Welcome to Poll Watch from On Politics. Every Friday, we’ll bring you the latest data and analysis to track the race for the 2020 Democratic presidential nomination.
Current state of the race
|Arrows show recent changes in value or rank. See more detailed data here.|
Who’s up? Who’s down? Here’s the latest.
There are less than three weeks to go in the Iowa caucus campaign, but we may already have seen its climactic moment: the debate-stage confrontation between Bernie Sanders and Elizabeth Warren over gender, sexism and personal honesty. The two progressives have been leading candidates for months, but neither has been able to sideline the other. As a result, our polling average continues to show Joe Biden with a relatively modest but stable lead among Democratic voters nationally.
It may be difficult for another campaign-trail moment to break through because of the impeachment trial that began on Thursday in Washington. The proceedings against President Trump started to overshadow the primary contest last fall, and the start of the actual trial will only intensify that dynamic. For several candidates — including Mr. Sanders, Ms. Warren and Amy Klobuchar — the trial will also disrupt campaign travel, since they will have to attend to their duties in the Senate.
But the race may not be quite as flat as our polling average suggests. If it appears that no candidates have moved in more than a month, that may be because we have had so little data to work with. There has been only one reliable national poll since the start of the year; it found Mr. Biden holding a six-point lead over Mr. Sanders, with Ms. Warren a few points behind him. Pete Buttigieg and Michael Bloomberg were in single digits.
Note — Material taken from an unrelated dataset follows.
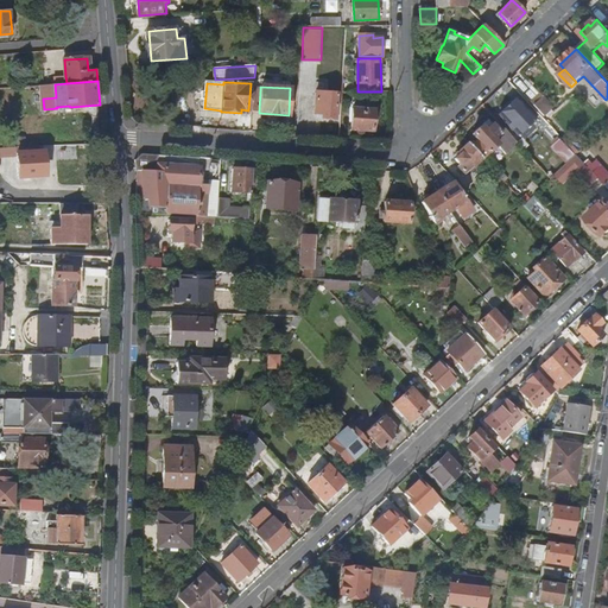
[(336,93),(315,92),(314,113),(322,113),(322,119),(334,119),(336,93)]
The picture in the early states is somewhat more defined, and yet, perhaps even less conclusive. The top four candidates have been bunched up in Iowa and New Hampshire, while Mr. Biden has been leading in Nevada (by a modest margin) and South Carolina (by a convincing one.) Two different Iowa polls over the last week tipped different men as slight favorites, with a Des Moines Register/CNN survey favoring Mr. Sanders and a Monmouth University poll favoring Mr. Biden.
The closeness of the early-state race is, in part, why the Sanders-Warren friction this week seems so important. In order for a progressive to win the nomination, one of the two will most likely have to establish a clear advantage over the other in Iowa and New Hampshire, and then rally liberals into a unified coalition in later states. The events of this week may have made both tasks harder.